A word-for-word copy of the data is what's wanted; pictures stay out of it.

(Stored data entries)
· · · ·
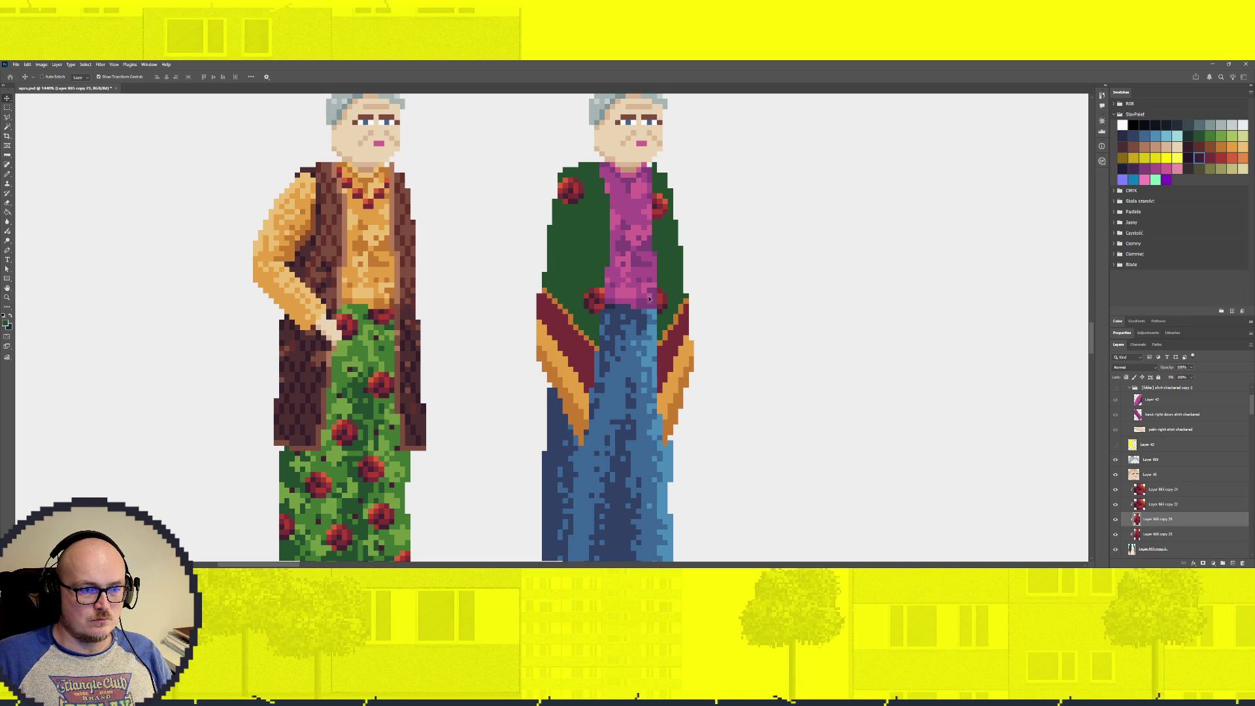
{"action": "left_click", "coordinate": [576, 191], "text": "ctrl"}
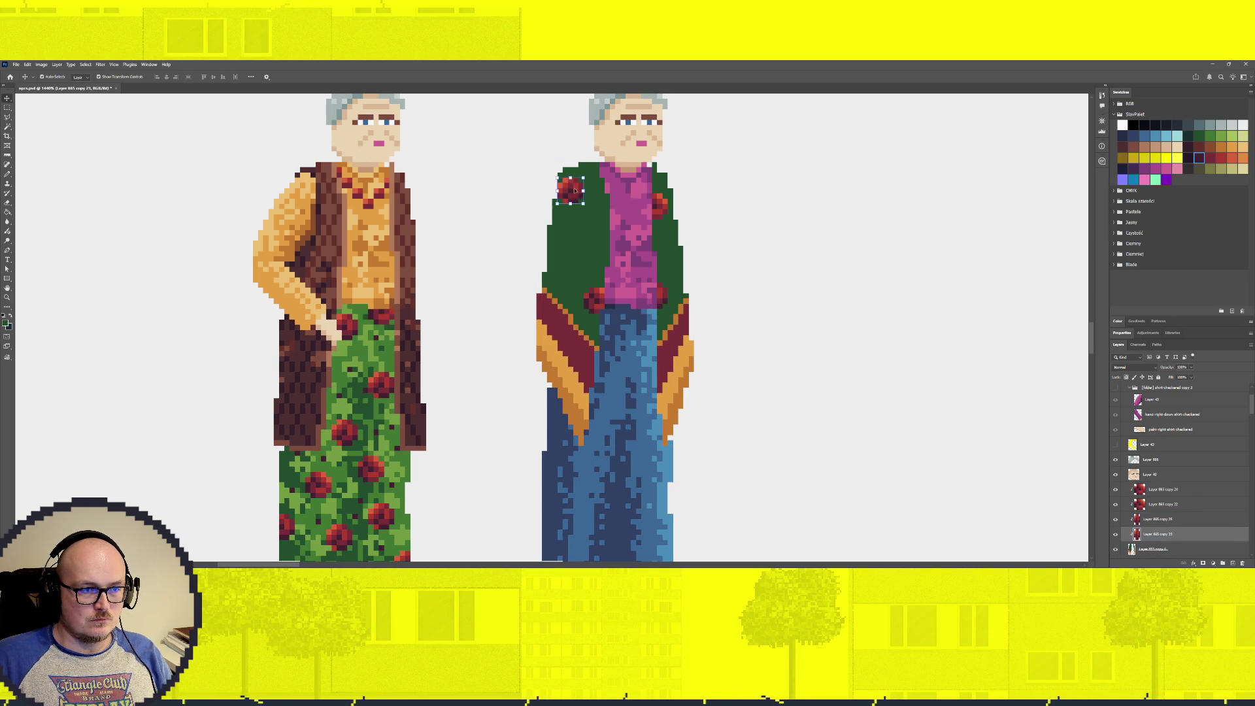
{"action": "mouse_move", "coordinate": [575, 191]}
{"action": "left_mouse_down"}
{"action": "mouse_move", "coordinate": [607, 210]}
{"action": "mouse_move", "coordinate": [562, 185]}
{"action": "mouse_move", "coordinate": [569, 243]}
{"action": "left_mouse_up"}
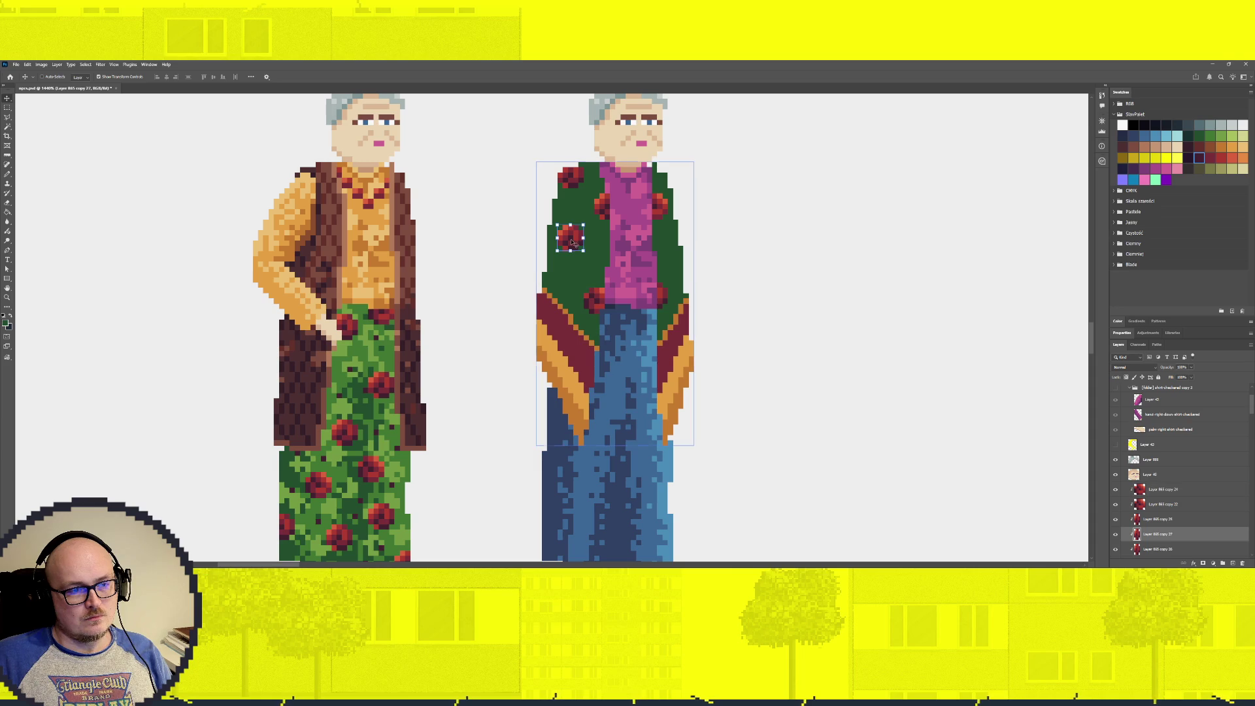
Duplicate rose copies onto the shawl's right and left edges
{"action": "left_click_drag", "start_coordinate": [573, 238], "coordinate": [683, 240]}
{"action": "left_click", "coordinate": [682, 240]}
· · · ·
• [Solution to the exercise]
{"action": "left_click", "coordinate": [576, 191], "text": "ctrl"}
{"action": "mouse_move", "coordinate": [575, 191]}
{"action": "left_mouse_down"}
{"action": "mouse_move", "coordinate": [607, 210]}
{"action": "mouse_move", "coordinate": [562, 185]}
{"action": "mouse_move", "coordinate": [569, 243]}
{"action": "left_mouse_up"}
Duplicate rose copies onto the shawl's right and left edges
{"action": "left_click_drag", "start_coordinate": [573, 238], "coordinate": [683, 240]}
{"action": "left_click", "coordinate": [682, 240]}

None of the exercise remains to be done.